本文主要介绍Python中NLTK文本分析的内容,咱先来看看文本分析的整个流程:
原始文本 - 分词 - 词性标注 - 词形归一化 - 去除停用词 - 去除特殊字符 - 单词大小写转换 - 文本分析
一、分词
使用DBSCAN聚类算法的英文介绍文本为例:
from nltk import word_tokenize
sentence = "DBSCAN - Density-Based Spatial Clustering of Applications with Noise. Finds core samples of high density and expands clusters from them. Good for data which contains clusters of similar density "

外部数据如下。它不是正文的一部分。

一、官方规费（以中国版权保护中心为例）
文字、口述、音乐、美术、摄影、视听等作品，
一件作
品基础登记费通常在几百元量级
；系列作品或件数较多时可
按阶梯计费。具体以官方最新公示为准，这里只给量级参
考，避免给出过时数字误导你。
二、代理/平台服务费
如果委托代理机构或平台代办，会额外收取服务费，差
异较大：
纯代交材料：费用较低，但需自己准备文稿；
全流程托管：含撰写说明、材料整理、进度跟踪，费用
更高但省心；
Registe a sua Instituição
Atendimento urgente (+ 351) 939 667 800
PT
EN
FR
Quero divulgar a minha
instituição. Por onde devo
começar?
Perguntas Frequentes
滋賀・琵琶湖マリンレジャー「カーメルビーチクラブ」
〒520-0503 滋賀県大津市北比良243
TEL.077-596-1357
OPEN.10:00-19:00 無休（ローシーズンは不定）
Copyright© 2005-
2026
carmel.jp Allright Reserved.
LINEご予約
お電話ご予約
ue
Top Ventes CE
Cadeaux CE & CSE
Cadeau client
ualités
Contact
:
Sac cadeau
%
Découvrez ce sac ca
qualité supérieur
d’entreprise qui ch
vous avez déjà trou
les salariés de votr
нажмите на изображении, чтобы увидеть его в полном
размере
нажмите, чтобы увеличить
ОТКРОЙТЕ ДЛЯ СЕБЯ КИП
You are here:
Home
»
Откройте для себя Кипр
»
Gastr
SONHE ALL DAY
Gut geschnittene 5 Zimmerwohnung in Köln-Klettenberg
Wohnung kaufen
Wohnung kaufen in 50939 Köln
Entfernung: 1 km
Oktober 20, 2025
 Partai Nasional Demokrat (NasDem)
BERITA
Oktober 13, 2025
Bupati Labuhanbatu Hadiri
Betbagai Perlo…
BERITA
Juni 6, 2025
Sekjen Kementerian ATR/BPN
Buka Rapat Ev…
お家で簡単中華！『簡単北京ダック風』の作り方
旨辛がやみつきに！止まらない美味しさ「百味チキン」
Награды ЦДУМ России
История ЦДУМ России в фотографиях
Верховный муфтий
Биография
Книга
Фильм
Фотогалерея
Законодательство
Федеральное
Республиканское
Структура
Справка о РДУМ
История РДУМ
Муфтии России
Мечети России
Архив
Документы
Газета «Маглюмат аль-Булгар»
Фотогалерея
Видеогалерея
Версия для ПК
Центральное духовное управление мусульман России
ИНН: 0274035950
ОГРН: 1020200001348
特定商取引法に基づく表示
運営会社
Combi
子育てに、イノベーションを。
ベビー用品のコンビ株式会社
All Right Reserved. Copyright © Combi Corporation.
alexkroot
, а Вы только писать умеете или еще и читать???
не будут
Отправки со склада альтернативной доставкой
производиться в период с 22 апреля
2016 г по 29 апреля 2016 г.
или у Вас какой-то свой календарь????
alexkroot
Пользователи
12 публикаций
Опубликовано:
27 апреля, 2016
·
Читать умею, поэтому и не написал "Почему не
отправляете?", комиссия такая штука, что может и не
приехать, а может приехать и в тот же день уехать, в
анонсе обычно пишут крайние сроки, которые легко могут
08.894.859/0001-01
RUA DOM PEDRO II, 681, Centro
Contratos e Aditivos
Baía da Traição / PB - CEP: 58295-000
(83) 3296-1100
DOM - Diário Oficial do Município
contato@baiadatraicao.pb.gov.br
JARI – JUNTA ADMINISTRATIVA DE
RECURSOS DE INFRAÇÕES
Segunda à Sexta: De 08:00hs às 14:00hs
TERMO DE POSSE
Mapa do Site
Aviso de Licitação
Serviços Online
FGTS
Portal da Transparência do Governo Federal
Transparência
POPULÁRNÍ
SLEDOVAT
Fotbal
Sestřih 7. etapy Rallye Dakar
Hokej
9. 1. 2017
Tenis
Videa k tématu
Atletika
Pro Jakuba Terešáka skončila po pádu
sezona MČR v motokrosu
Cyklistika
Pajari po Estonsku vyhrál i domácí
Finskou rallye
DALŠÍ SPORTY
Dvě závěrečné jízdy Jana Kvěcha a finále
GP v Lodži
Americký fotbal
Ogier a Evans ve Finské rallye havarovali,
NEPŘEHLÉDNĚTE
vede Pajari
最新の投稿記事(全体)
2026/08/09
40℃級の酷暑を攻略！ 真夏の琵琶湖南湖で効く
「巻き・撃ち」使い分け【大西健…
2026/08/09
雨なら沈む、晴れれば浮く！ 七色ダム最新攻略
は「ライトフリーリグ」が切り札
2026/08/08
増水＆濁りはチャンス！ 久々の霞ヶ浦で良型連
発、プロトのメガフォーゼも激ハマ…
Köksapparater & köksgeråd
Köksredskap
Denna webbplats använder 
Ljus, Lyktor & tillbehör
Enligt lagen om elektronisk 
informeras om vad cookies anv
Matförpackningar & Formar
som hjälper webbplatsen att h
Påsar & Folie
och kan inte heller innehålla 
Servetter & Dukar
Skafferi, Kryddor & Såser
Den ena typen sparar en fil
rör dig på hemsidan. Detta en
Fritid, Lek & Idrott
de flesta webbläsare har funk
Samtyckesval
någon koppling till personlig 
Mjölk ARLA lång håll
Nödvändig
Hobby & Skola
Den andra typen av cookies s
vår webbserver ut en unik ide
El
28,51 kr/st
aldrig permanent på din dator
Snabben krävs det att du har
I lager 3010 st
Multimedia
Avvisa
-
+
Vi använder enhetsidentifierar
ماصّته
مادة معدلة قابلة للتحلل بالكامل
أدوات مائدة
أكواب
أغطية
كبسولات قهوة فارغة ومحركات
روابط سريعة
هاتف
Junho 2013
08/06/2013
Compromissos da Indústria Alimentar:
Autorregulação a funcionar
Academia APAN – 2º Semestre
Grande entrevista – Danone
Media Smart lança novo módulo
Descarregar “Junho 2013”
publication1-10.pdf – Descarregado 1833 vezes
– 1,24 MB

token_words = word_tokenize(sentence)
print(token_words)
输出分词结果:
['DBSCAN', '-', 'Density-Based', 'Spatial', 'Clustering', 'of', 'Applications', 'with', 'Noise', '.', 'Finds', 'core', 'samples', 'of', 'high', 'density', 'and', 'expands', 'clusters', 'from', 'them', '.', 'Good', 'for', 'data', 'which', 'contains', 'clusters', 'of', 'similar', 'density']
二、词性标注
为什么要进行词性标注?咱先来看看不做词性标注,直接按照第一步分词结果进行词形归一化的情形:
常见词形归一化有两种方式(词干提取与词形归并):
1、词干提取
from nltk.stem.lancaster import LancasterStemmer
lancaster_stemmer = LancasterStemmer()
words_stemmer = [lancaster_stemmer.stem(token_word) for token_word in token_words]
print(words_stemmer)
输出结果:
['dbscan', '-', 'density-based', 'spat', 'clust', 'of', 'apply', 'with', 'nois', '.', 'find', 'cor', 'sampl', 'of', 'high', 'dens', 'and', 'expand', 'clust', 'from', 'them', '.', 'good', 'for', 'dat', 'which', 'contain', 'clust', 'of', 'simil', 'dens']
说明:词干提取默认提取单词词根,容易得出一些不具实际意义的单词,比如上面的”Spatial“变为”spat“,”Noise“变为”nois“,在常规文本分析中没意义,在信息检索中用该方法会比较合适。
2、词形归并(单词变体还原)
from nltk.stem import WordNetLemmatizer
wordnet_lematizer = WordNetLemmatizer()
words_lematizer = [wordnet_lematizer.lemmatize(token_word) for token_word in token_words]
print(words_lematizer)
输出结果:
['DBSCAN', '-', 'Density-Based', 'Spatial', 'Clustering', 'of', 'Applications', 'with', 'Noise', '.', 'Finds', 'core', 'sample', 'of', 'high', 'density', 'and', 'expands', 'cluster', 'from', 'them', '.', 'Good', 'for', 'data', 'which', 'contains', 'cluster', 'of', 'similar', 'density']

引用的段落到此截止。